> [INSTRUCTION] Without the pictures, write out all the lines below exactly as they appear.
BEGIN DATA FOR THIS TASK
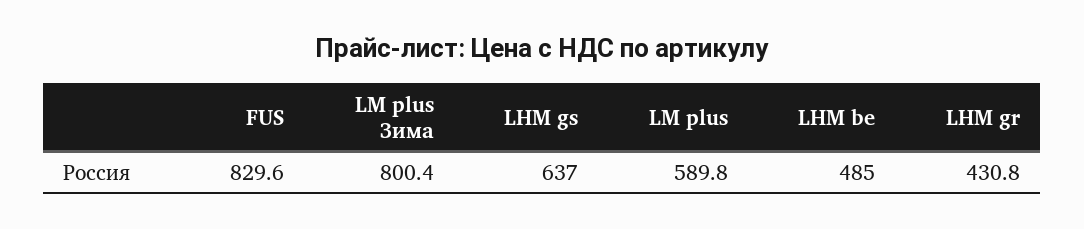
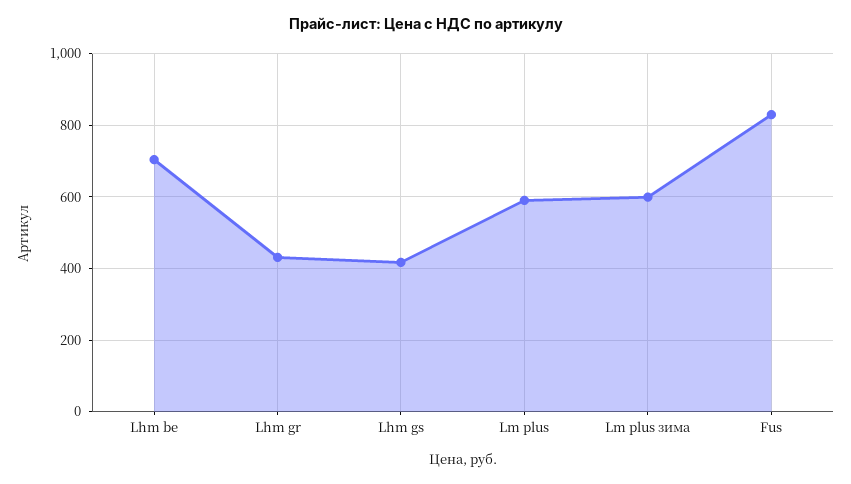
  {
    "FUS": 829.6,
-   "LM plus Зима": 800.4,
+   "LM plus Зима": 600,
-   "LHM gs": 637,
+   "LHM gs": 420,
    "LM plus": 589.8,
-   "LHM be": 485,
+   "LHM be": 700,
    "LHM gr": 430.8
  }

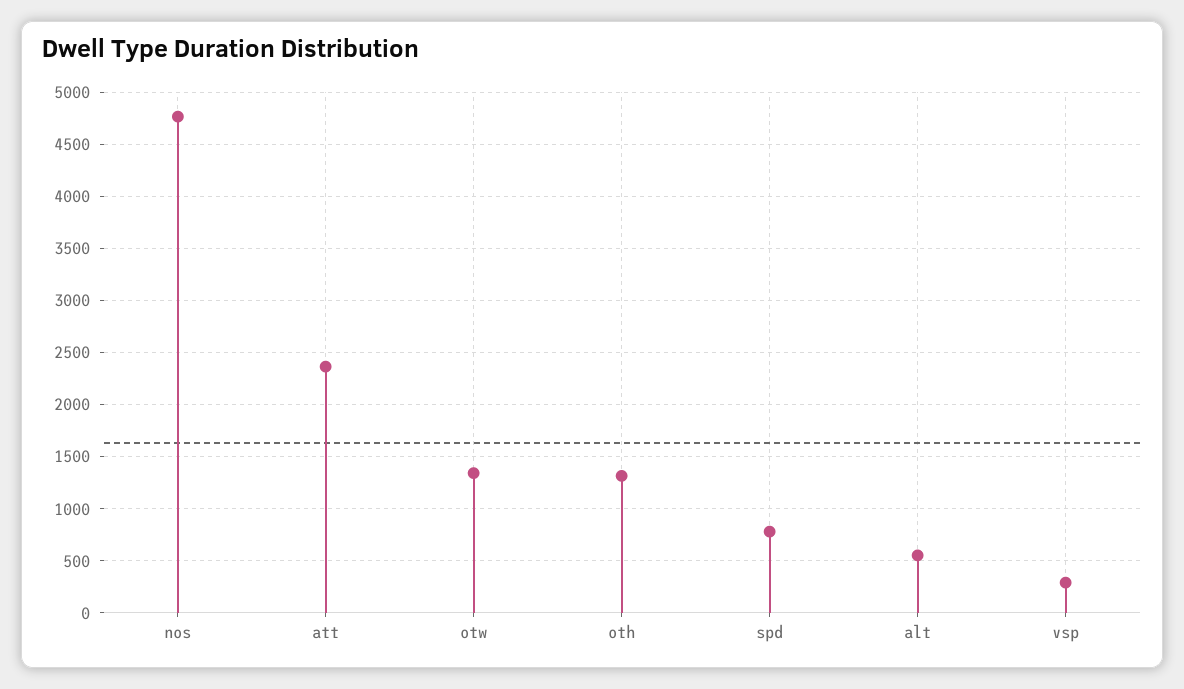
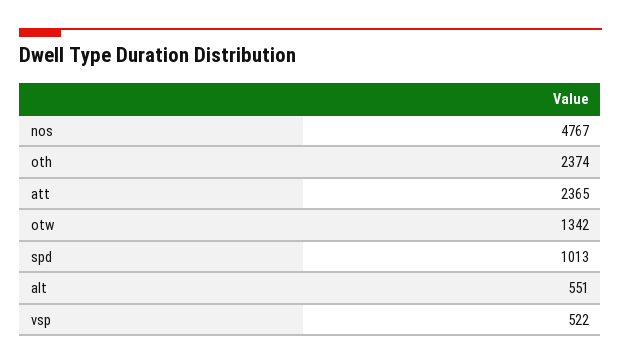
  {
    "nos": 4767,
    "att": 2365,
    "otw": 1342,
-   "oth": 1300,
+   "oth": 2374,
-   "spd": 800,
+   "spd": 1013,
    "alt": 551,
-   "vsp": 300
+   "vsp": 522
  }

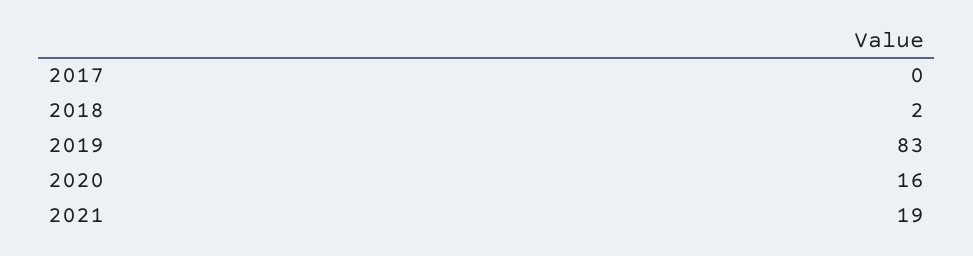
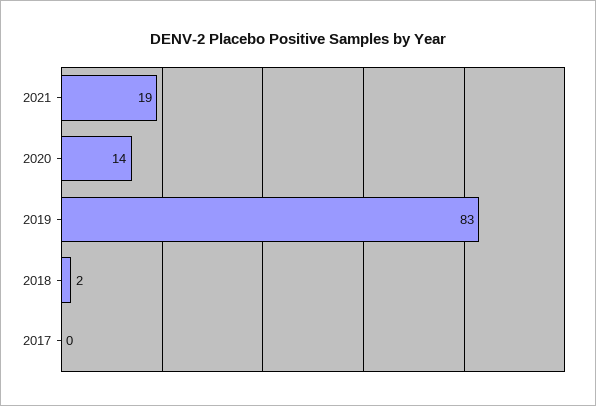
  {
    "2017": 0,
    "2018": 2,
    "2019": 83,
-   "2020": 16,
+   "2020": 14,
    "2021": 19
  }

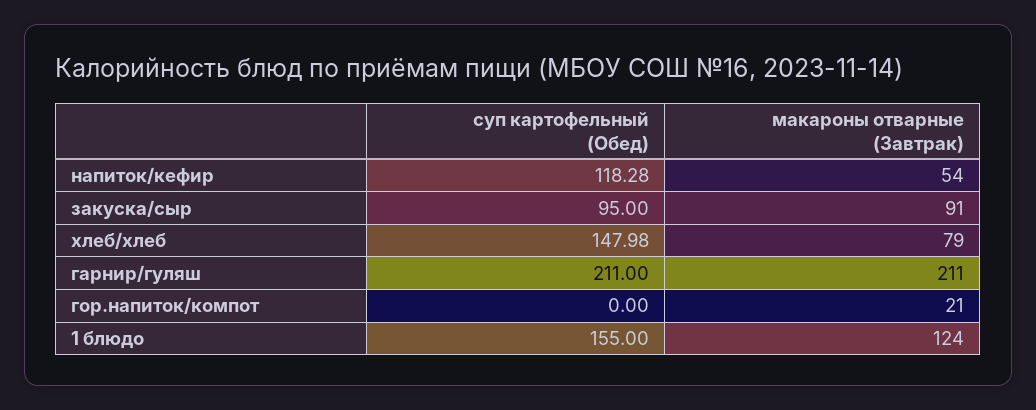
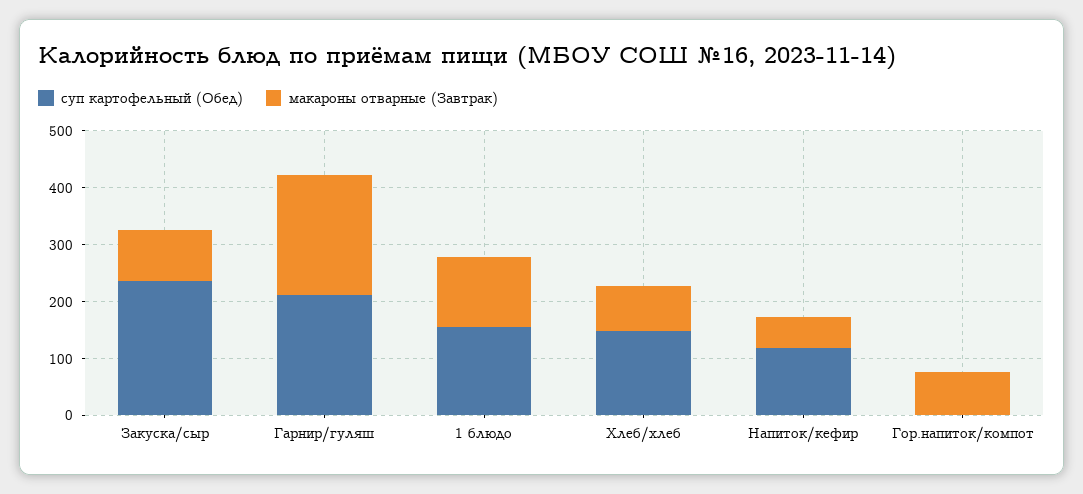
  {
    "суп картофельный (Обед)": {
      "напиток/кефир": 118.28,
-     "закуска/сыр": 95,
+     "закуска/сыр": 240,
      "хлеб/хлеб": 147.98,
      "гарнир/гуляш": 211,
      "гор.напиток/компот": 0,
      "1 блюдо": 155
    },
    "макароны отварные (Завтрак)": {
      "напиток/кефир": 54,
      "закуска/сыр": 91,
      "хлеб/хлеб": 79,
      "гарнир/гуляш": 211,
-     "гор.напиток/компот": 21,
+     "гор.напиток/компот": 80,
      "1 блюдо": 124
    }
  }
END DATA FOR THIS TASK
> [SOLUTION BELOW]
  {
    "FUS": 829.6,
-   "LM plus Зима": 800.4,
+   "LM plus Зима": 600,
-   "LHM gs": 637,
+   "LHM gs": 420,
    "LM plus": 589.8,
-   "LHM be": 485,
+   "LHM be": 700,
    "LHM gr": 430.8
  }

  {
    "nos": 4767,
    "att": 2365,
    "otw": 1342,
-   "oth": 1300,
+   "oth": 2374,
-   "spd": 800,
+   "spd": 1013,
    "alt": 551,
-   "vsp": 300
+   "vsp": 522
  }

  {
    "2017": 0,
    "2018": 2,
    "2019": 83,
-   "2020": 16,
+   "2020": 14,
    "2021": 19
  }

  {
    "суп картофельный (Обед)": {
      "напиток/кефир": 118.28,
-     "закуска/сыр": 95,
+     "закуска/сыр": 240,
      "хлеб/хлеб": 147.98,
      "гарнир/гуляш": 211,
      "гор.напиток/компот": 0,
      "1 блюдо": 155
    },
    "макароны отварные (Завтрак)": {
      "напиток/кефир": 54,
      "закуска/сыр": 91,
      "хлеб/хлеб": 79,
      "гарнир/гуляш": 211,
-     "гор.напиток/компот": 21,
+     "гор.напиток/компот": 80,
      "1 блюдо": 124
    }
  }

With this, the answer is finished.